Requiring Consent for an Endpoint

from app.security.consent_framework import require_consent

@app.post("/api/user-analytics")
async def submit_analytics_data(
    data: AnalyticsData,
    consent_check: bool = Depends(lambda req: require_consent(req, req.state.user_id, "analytics"))
):
    # Process analytics data
    return {"status": "success"}

Granting Consent

from app.security.consent_framework import consent_framework

@app.post("/api/consent")
async def grant_consent(
    request: Request,
    consent_data: ConsentRequest
):
    token = consent_framework.grant_consent(
        user_id=request.state.user_id,
        scope_ids=consent_data.scopes,
        request=request
    )

    return {"status": "success", "token_id": token.token_id}

Revoking Consent

from app.security.consent_framework import consent_framework

@app.delete("/api/consent/{token_id}")
async def revoke_consent(
    request: Request,
    token_id: str
):
    success = consent_framework.revoke_consent(
        user_id=request.state.user_id,
        token_id=token_id,
        request=request
    )

    return {"status": "success" if success else "not_found"}

Getting User's Active Consents

from app.security.consent_framework import consent_framework

@app.get("/api/consent")
async def get_user_consents(request: Request):
    active_consents = consent_framework.get_active_consents(request.state.user_id)

    return {
        "consents": active_consents,
        "available_scopes": {
            scope.scope_id: {
                "name": scope.name,
                "description": scope.description,
                "required": scope.required
            }
            for scope in consent_framework.get_all_scopes()
        }
    }

Integration with OAuth

The Consent Framework integrates with OAuth by embedding consent scopes in OAuth tokens:

# When generating an OAuth token
oauth_scopes = ["openid", "profile"]

# Add consent scopes that the user has granted
active_consents = consent_framework.get_active_consents(user_id)
for scope_id, has_consent in active_consents.items():
    if has_consent:
        oauth_scopes.append(f"consent:{scope_id}")

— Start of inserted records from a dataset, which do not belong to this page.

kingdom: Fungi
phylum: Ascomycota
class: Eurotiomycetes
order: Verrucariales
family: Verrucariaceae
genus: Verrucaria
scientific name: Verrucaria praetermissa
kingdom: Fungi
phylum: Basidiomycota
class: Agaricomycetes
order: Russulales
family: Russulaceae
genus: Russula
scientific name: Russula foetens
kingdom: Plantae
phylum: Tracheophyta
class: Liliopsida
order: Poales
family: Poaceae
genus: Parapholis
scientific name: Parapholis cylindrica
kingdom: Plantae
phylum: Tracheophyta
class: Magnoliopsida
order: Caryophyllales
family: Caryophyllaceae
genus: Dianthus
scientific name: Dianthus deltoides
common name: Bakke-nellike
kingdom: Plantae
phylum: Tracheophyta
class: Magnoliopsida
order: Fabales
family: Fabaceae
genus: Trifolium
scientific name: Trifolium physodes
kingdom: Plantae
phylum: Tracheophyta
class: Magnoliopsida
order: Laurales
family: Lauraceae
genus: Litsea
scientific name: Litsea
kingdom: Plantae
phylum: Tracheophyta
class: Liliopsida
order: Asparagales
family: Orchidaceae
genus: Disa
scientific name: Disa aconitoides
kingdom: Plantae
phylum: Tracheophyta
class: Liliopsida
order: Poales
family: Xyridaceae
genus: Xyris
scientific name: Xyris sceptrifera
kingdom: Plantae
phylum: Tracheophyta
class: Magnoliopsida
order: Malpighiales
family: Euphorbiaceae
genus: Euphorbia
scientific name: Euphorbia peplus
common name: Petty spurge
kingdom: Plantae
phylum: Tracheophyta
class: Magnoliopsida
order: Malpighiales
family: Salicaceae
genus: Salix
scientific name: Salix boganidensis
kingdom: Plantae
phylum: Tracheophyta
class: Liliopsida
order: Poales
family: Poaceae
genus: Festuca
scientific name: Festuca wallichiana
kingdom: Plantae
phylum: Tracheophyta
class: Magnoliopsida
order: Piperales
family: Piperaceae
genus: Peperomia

# Generate OAuth token with consent scopes
token = generate_oauth_token(user_id, oauth_scopes)

Best Practices

When using the Consent & Privacy Framework:

1. Be Transparent: Clearly explain what data is being collected and how it will be used
2. Minimize Data Collection: Only collect data that is necessary for the feature
3. Respect User Choices: Honor consent preferences and make it easy to revoke consent
4. Keep Records: Maintain comprehensive records of consent for compliance purposes
5. Regular Reviews: Periodically review consent mechanisms and update as needed

Compliance Considerations

The Consent & Privacy Framework is designed to help meet requirements for:

• General Data Protection Regulation (GDPR)
• California Consumer Privacy Act (CCPA)
• Personal Information Protection and Electronic Documents Act (PIPEDA)
• Other privacy regulations

It provides the technical foundation for compliance, but organizations should consult with legal experts to ensure full compliance with applicable regulations.